In the records below, find the line that contains "Nikki then saves" and the line that contains "in the **Web", then retype exactly those two lines and every line between them.

Extracted records
========

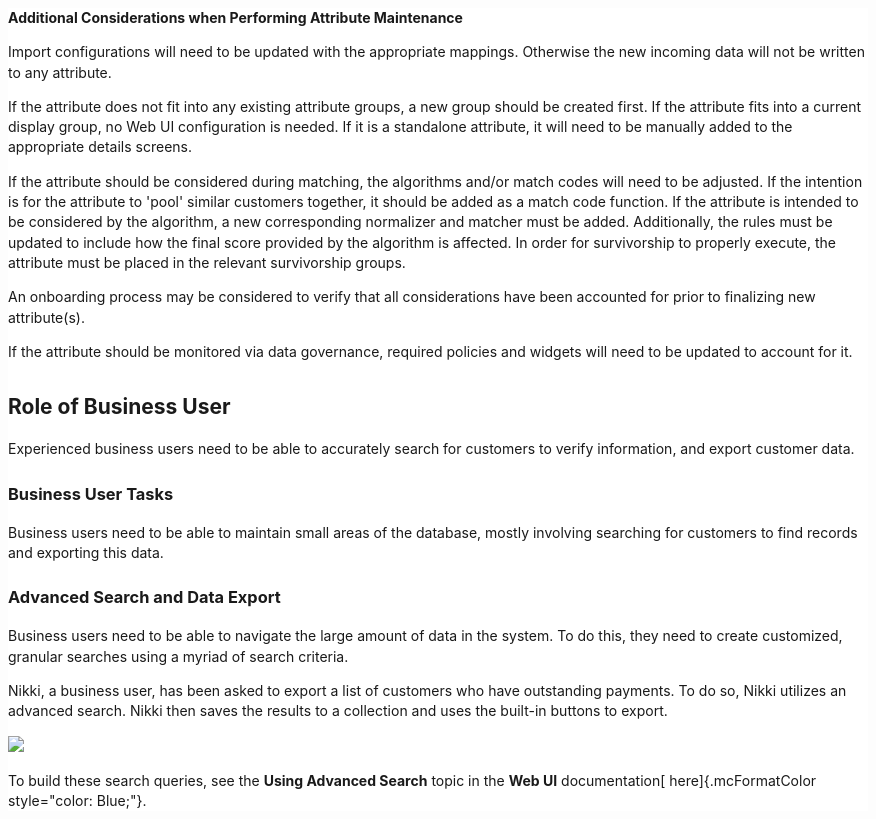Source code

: **Additional Considerations when Performing Attribute Maintenance**

Import configurations will need to be updated with the appropriate
mappings. Otherwise the new incoming data will not be written to any
attribute.

If the attribute does not fit into any existing attribute groups, a new
group should be created first. If the attribute fits into a current
display group, no Web UI configuration is needed. If it is a standalone
attribute, it will need to be manually added to the appropriate details
screens.

If the attribute should be considered during matching, the algorithms
and/or match codes will need to be adjusted. If the intention is for the
attribute to 'pool' similar customers together, it should be added as a
match code function. If the attribute is intended to be considered by
the algorithm, a new corresponding normalizer and matcher must be added.
Additionally, the rules must be updated to include how the final score
provided by the algorithm is affected. In order for survivorship to
properly execute, the attribute must be placed in the relevant
survivorship groups.

An onboarding process may be considered to verify that all
considerations have been accounted for prior to finalizing new
attribute(s).

If the attribute should be monitored via data governance, required
policies and widgets will need to be updated to account for it.

Role of Business User
---------------------

Experienced business users need to be able to accurately search for
customers to verify information, and export customer data.

### Business User Tasks

Business users need to be able to maintain small areas of the database,
mostly involving searching for customers to find records and exporting
this data.

### Advanced Search and Data Export

Business users need to be able to navigate the large amount of data in
the system. To do this, they need to create customized, granular
searches using a myriad of search criteria.

Nikki, a business user, has been asked to export a list of customers who
have outstanding payments. To do so, Nikki utilizes an advanced search.
Nikki then saves the results to a collection and uses the built-in
buttons to export.

![](../../../../Resources/Images/Solution%20Enablement/CMDM/PastDueDollars.png)

To build these search queries, see the **Using Advanced Search** topic
in the **Web UI** documentation[ here]{.mcFormatColor
style="color: Blue;"}.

========

**Finished exercise**
Nikki then saves the results to a collection and uses the built-in
buttons to export.

![](../../../../Resources/Images/Solution%20Enablement/CMDM/PastDueDollars.png)

To build these search queries, see the **Using Advanced Search** topic
in the **Web UI** documentation[ here]{.mcFormatColor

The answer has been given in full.